The inheritance tree can have more intermediate nodes, according to
your own infrastructure, but it’s important, to avoid headaches and
overcomplexity, to have for each host a single and linear
inheritance tree (ie: node inherits subzone inherits zone inherits
basenode).
Note also that zones (as roles these are not a Puppet internal
concept) can be related to IP networks but also to functional
levels (prod/test/devel…) or geographical locations
(headquarters, branch office…). The use of a $my_zone
variable has the same advantages of the $my_role variable, it can
be used in many different places to manage differences based on
different zones. Another example:
class general {
include yum
include hosts
include puppet
include iptables
include sysctl
include nrpe
include ntp
include syslog
case $my_zone {
prod: { include hardening }
test: { include hardening }
default: { }
}
}
So, for each node, you have 2 main characterizations:
– The zone (network or whatever) where it stays (inherited from an
higher level node)
– The role (function) it has (included as a class)

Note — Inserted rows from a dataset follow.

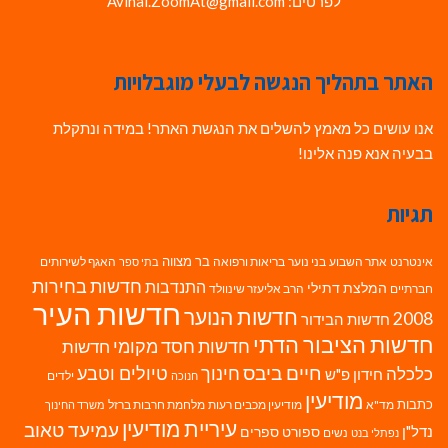
לפרטים: Avihai.ZoomAt@gmail.com
האתר בתהליך הנגשה לבעלי מוגבלויות
אנו עושים כל מאמץ להשלים את הנגשת האתר! במידה ונתקלת
בבעיה אנא פנה אלינו!
תגיות
בר מצווה
אינטרנט
אתר השבוע
בני נוער
בריאות ורפואה
האגף לשירותים
בתי ספר
חדשות בחירות
התנדבות
המלצת דתילי
חברתיים
הרב אליעזר שינוולד
חדשות העיר
חדשות הנוער
2008
חדשות הבידור
חדשות הציבור הדתי
חדשות חסד מקומי
חדשות
חיים ביבס
טיולים וטבע
כלכלה
חינוך
חידון פ"ש
ילדים
חנוכה
מודיעין
כתבות
מד"א
מודיעין מכבים רעות
מלחמת חרבות ברזל
משרד החינוך
עיריית מודיעין
עמיעד טאוב
נדל"ן
ספורט
ספרים
נשים
נפתלי בנט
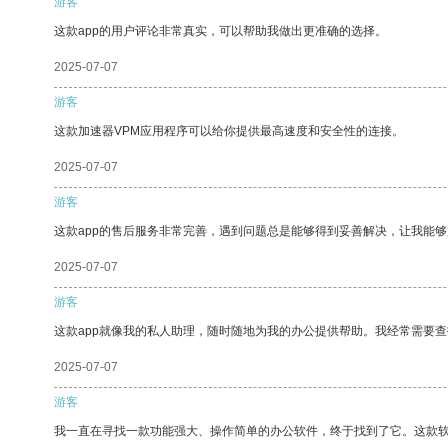
游客
这款app的用户评论非常真实，可以帮助我做出更准确的选择。
2025-07-07
游客
这款加速器VPM应用程序可以给你提供最高速度和安全性的连接。
2025-07-07
游客
这款app的售后服务非常完善，遇到问题总是能够得到妥善解决，让我能
2025-07-07
游客
这款app就像我的私人助理，随时随地为我的办公提供帮助。我经常需要查
2025-07-07
游客
我一直在寻找一款功能强大、操作简单的办公软件，终于找到了它。这款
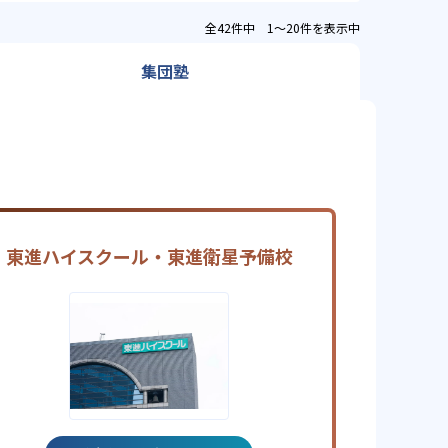
全42件中 1〜20件を表示中
集団塾
東進ハイスクール・東進衛星予備校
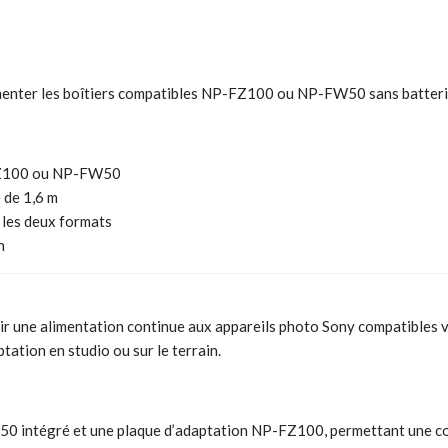
menter les boîtiers compatibles NP-FZ100 ou NP-FW50 sans batteri
P-FZ100 ou NP-FW50
 de 1,6 m
 les deux formats
n
 une alimentation continue aux appareils photo Sony compatibles vi
tation en studio ou sur le terrain.
intégré et une plaque d’adaptation NP-FZ100, permettant une compat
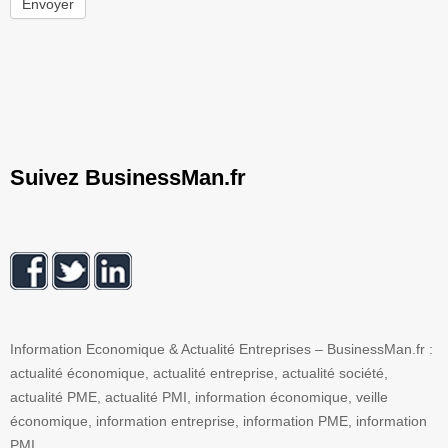
Envoyer
Suivez BusinessMan.fr
Information Economique & Actualité Entreprises – BusinessMan.fr :
actualité économique, actualité entreprise, actualité société,
actualité PME, actualité PMI, information économique, veille
économique, information entreprise, information PME, information
PMI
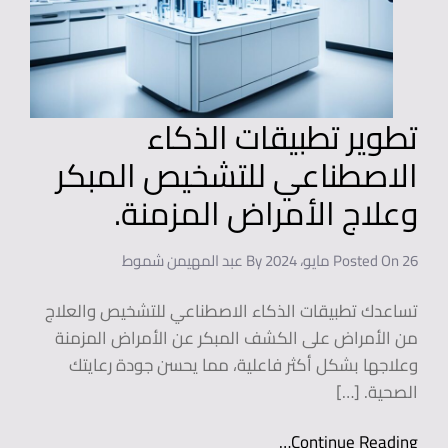
تطوير تطبيقات الذكاء
الاصطناعي للتشخيص المبكر
وعلاج الأمراض المزمنة.
26 مايو، 2024
Posted On
By
عبد المهيمن شموط
تساعدك تطبيقات الذكاء الاصطناعي للتشخيص والعلاج
من الأمراض على الكشف المبكر عن الأمراض المزمنة
وعلاجها بشكل أكثر فاعلية، مما يحسن جودة رعايتك
الصحية. […]
Continue Reading…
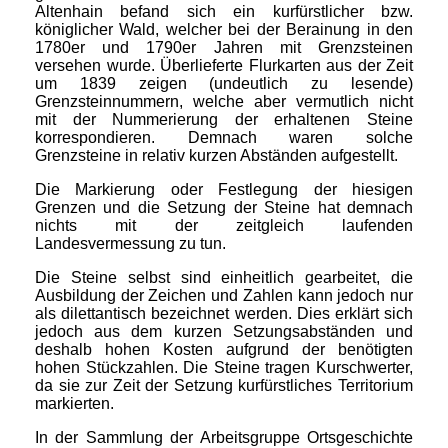
Altenhain befand sich ein kurfürstlicher bzw.
königlicher Wald, welcher bei der Berainung in den
1780er und 1790er Jahren mit Grenzsteinen
versehen wurde. Überlieferte Flurkarten aus der Zeit
um 1839 zeigen (undeutlich zu lesende)
Grenzsteinnummern, welche aber vermutlich nicht
mit der Nummerierung der erhaltenen Steine
korrespondieren. Demnach waren solche
Grenzsteine in relativ kurzen Abständen aufgestellt.
Die Markierung oder Festlegung der hiesigen
Grenzen und die Setzung der Steine hat demnach
nichts mit der zeitgleich laufenden
Landesvermessung zu tun.
Die Steine selbst sind einheitlich gearbeitet, die
Ausbildung der Zeichen und Zahlen kann jedoch nur
als dilettantisch bezeichnet werden. Dies erklärt sich
jedoch aus dem kurzen Setzungsabständen und
deshalb hohen Kosten aufgrund der benötigten
hohen Stückzahlen. Die Steine tragen Kurschwerter,
da sie zur Zeit der Setzung kurfürstliches Territorium
markierten.
In der Sammlung der Arbeitsgruppe Ortsgeschichte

these should be enough to cover many different scenarios with
different complexity keeping both the needs of high-level
standardization and host-level characterization.
In a typical development / testing / production infrastructure you
will have nodes sharing the same role (so you sure that setups and
configurations are coherent) and being part of different zones,
where you can define different settings and variables.